I feel so annoyed with myself, I felt awful asking for money back because I knew I'd cancelled before but looking back through my diary has genuinely shocked me. I didn't realise she'd moved us around SO much. Often it was consecutive as well, as in, she'd cancel, offer to come the next day, then cancel again!

OP posts:
HollowTalk · 20/01/2020 16:56

She's not a friend. A friend wouldn't treat you like this. You are using money for your disabled children to get your house cleaned and she has kept the money and hasn't cleaned your house. She has let you down so many times.

I would send her a text saying you would like the money back and you won't be going ahead with cleaning. I think I'd say in the text that it's your children's DLA and she needs to return it.

In future I wouldn't pay until the job's done - I know you meant well but it really has backfired and I can see it happening again with other people, too.

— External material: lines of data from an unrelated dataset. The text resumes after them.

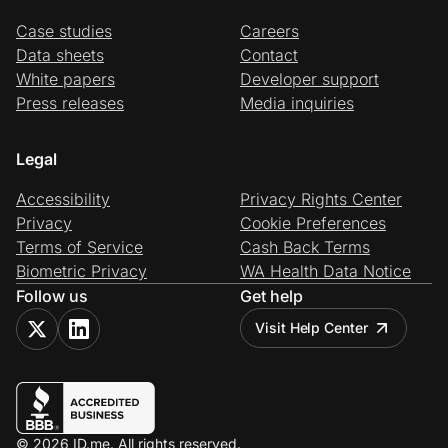
Case studies
Careers
Data sheets
Contact
White papers
Developer support
Press releases
Media inquiries
Legal
Accessibility
Privacy Rights Center
Privacy
Cookie Preferences
Terms of Service
Cash Back Terms
Biometric Privacy
WA Health Data Notice
Follow us
Get help
Visit Help Center
© 2026 ID.me. All rights reserved.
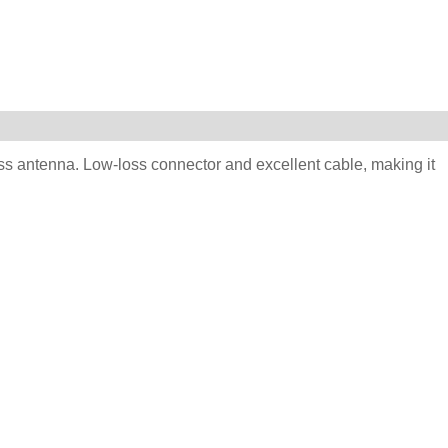
ess antenna. Low-loss connector and excellent cable, making it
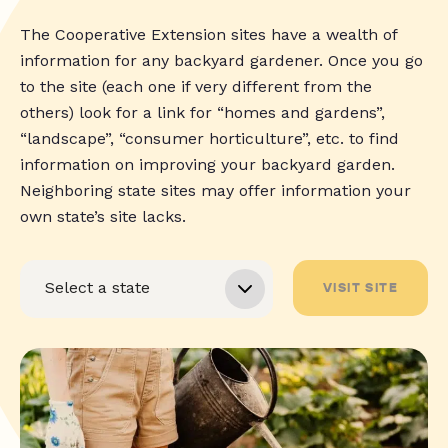
The Cooperative Extension sites have a wealth of
information for any backyard gardener. Once you go
to the site (each one if very different from the
others) look for a link for “homes and gardens”,
“landscape”, “consumer horticulture”, etc. to find
information on improving your backyard garden.
Neighboring state sites may offer information your
own state’s site lacks.
VISIT SITE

OnTheEdgeOfTheNight · 20/01/2020 17:11

You said you paid by PayPal - was this friend and family or goods and services?

If friends and family, report her to Paypal for avoiding fees and ask if they can help.

If goods and services, ask PayPal for a refund.

Otherwise do the small claims court. She has been fleecing you with her charges, you really should get the full amount back.

HereForTheHelp · 20/01/2020 18:42

She wouldn't ever book anyone in if they didn't pay first 😩 she's said she's going to refund me for next weeks clean but she's staying at 50% for the one she let me down on last week (the deep clean)
She said she'll send me a message when she's done the refund but I don't get why it's not instant? I always paid her instantly as she wanted it that way! She said yesterday that she'd refund me and I was waiting all day. It's been 4 hours since she said she'd do it, has she deliberately not given me a timeline? I'm getting so annoyed now

OP posts:
HollowTalk · 20/01/2020 19:28

She doesn't get to decide, though. She has your money and you don't want her to do the cleaning any more.

Can you get your husband to deal with it if you struggle with being firm enough? If I were him I'd mention bad reviews and the small claims court. She's not a friend and it doesn't matter if she never speaks to you again - that would be a great result, actually.